> [WHAT THE TASK REQUIRES]:
Your answer should be every line of the entries that has the string "Descriptor" in it.

(Plain-text document sources)

****************************************

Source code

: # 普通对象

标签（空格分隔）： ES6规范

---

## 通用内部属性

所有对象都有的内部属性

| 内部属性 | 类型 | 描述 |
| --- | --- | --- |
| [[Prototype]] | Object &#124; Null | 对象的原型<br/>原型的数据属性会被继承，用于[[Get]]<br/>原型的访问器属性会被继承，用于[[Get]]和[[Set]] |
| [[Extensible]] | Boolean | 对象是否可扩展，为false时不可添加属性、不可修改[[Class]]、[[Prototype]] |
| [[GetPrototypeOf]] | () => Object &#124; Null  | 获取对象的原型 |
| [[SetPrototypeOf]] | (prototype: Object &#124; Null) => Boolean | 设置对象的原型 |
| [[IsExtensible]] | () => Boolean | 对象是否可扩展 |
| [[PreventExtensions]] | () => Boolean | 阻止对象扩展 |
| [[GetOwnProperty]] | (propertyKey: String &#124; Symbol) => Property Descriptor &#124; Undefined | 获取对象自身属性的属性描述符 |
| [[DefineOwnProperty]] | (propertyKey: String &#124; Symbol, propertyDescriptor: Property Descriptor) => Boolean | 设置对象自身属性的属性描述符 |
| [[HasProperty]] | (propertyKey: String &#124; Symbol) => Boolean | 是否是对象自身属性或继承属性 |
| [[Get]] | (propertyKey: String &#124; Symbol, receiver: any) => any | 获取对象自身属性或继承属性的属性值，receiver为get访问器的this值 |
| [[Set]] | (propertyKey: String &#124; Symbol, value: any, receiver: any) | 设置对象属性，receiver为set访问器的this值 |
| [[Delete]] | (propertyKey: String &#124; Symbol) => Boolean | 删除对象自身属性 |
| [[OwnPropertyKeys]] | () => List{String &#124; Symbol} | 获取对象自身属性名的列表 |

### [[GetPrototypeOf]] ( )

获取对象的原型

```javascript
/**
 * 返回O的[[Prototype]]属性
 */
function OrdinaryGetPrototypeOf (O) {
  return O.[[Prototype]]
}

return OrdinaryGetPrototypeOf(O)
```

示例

****************************************

> [PROBLEM SOLUTION]:
| [[GetOwnProperty]] | (propertyKey: String &#124; Symbol) => Property Descriptor &#124; Undefined | 获取对象自身属性的属性描述符 |
| [[DefineOwnProperty]] | (propertyKey: String &#124; Symbol, propertyDescriptor: Property Descriptor) => Boolean | 设置对象自身属性的属性描述符 |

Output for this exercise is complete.